Monday, July 27, 2015

Chamber of Commerce to Go After Incumbent Republicans

One of the things a lot of people have been watching is what the business community - which has typically been pretty conservative - does in response to the Republican dissent into extremism. A lot of the shenanigans pushed by the tea partiers (i.e., debt ceiling crisis) are terribly destabilizing and that is not good for business.

According to Anna Palmer and Jake Sherman, the Chamber of Commerce has about had enough with the nonsense. It's interesting to note what finally pushed them to that point. It wasn't the total obstruction employed by Republicans from the beginning of Obama's presidency - or even the constant hostage crises they created. It's something that has come more recently.
The early discussions by top-level Chamber operatives like Rob Engstrom and Scott Reed reflect a broad consensus among companies with business before Congress that the political dynamic needs to change on Capitol Hill.

The theory is simple: The Chamber spent some $70 million in 2014, mostly to help Senate Republicans build their majority. But many of their legislative priorities — immigration reform, the renewal of the Export-Import Bank and a long-term highway bill — have been held up by a clutch of conservative lawmakers in the House.
Apparently these business people thought that by giving control of Congress to Republicans - gridlock would end and some things would actually get done. They put the blame for that not happening on the kind of Republicans who joined the House Freedom Caucus and have made Speaker Boehner's life miserable.

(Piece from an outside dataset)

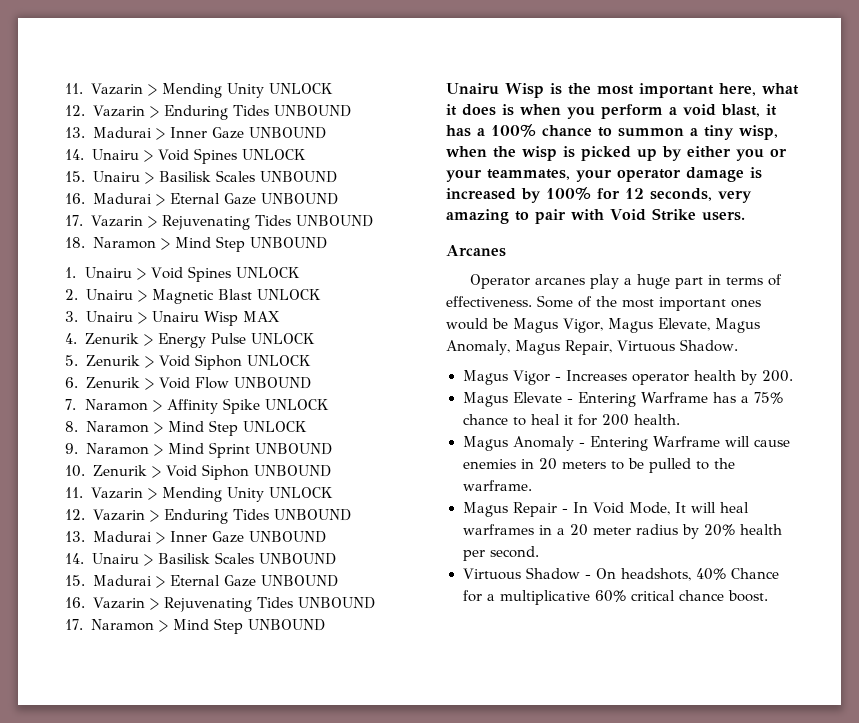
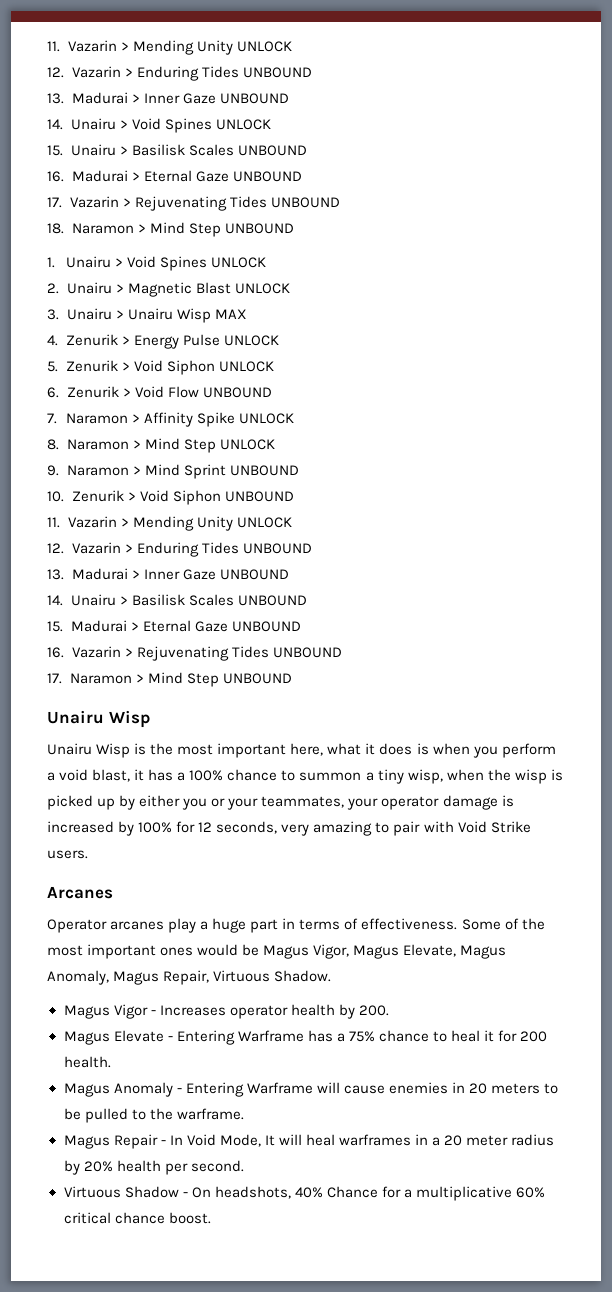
(544, 90) none -> [47,743,131,758] // Unairu Wisp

And so the Chamber is in the midst of developing a political strategy to challenge them in their re-election.
The U.S. Chamber of Commerce is gearing up to challenge some House Republicans in primary elections, frustrated after much of its agenda has been stymied by a small pocket of conservative GOP lawmakers.

The influential and well-heeled business group is already eyeing several races, but the plans are still in their infancy and the targets have not yet been decided upon, according to more than a half dozen Republican sources on K Street and Capitol Hill.

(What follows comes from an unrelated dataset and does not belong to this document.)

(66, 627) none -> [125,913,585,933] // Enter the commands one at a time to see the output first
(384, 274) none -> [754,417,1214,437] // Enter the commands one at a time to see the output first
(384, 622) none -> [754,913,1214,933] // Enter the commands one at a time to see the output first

The group’s apparent new willingness to engage in hand-to-hand political combat to take out sitting Republicans would represent a major shift for the business community, which has largely shied away from targeting sitting lawmakers.
This will be an interesting story to keep an eye on over the next few months. It speaks to the growing divide in the Republican Party in its march towards extremism. What various entities with traditional ties to the Party do in response will likely tell us whether the GOP can survive and morph into something new or goes the way of the Whigs.

1 comment:

  1. I have no sympathy for these people as the saying goes you lay down with dogs you get up with fleas. The Republican Party sold it's soul all for the sake of power and did just anything to get it. It all began in the 1950's and it escalated after the passage of the Civil Rights Act in 1964 which Barry Goldwater in which the early incarnation of what we know now as the Southern Strategy when the Deep South voted overwhelmingly for Goldwater. The same year Strom Thurmond switched to the GOP and more Dixiecrats defected years afterwards. And now you the modern day GOP. So when I hear these stories about how the money people within the Republican Party have had enough of the shenanigans being pulled by the extremists I just chuckle because here's one big problem with that, and that is the extremists have money too. There's little difference between these factions they all want to dismantle the average persons way of life if they haven't done it already. We should remember that the Republicans only care about Money and Power and nothing else.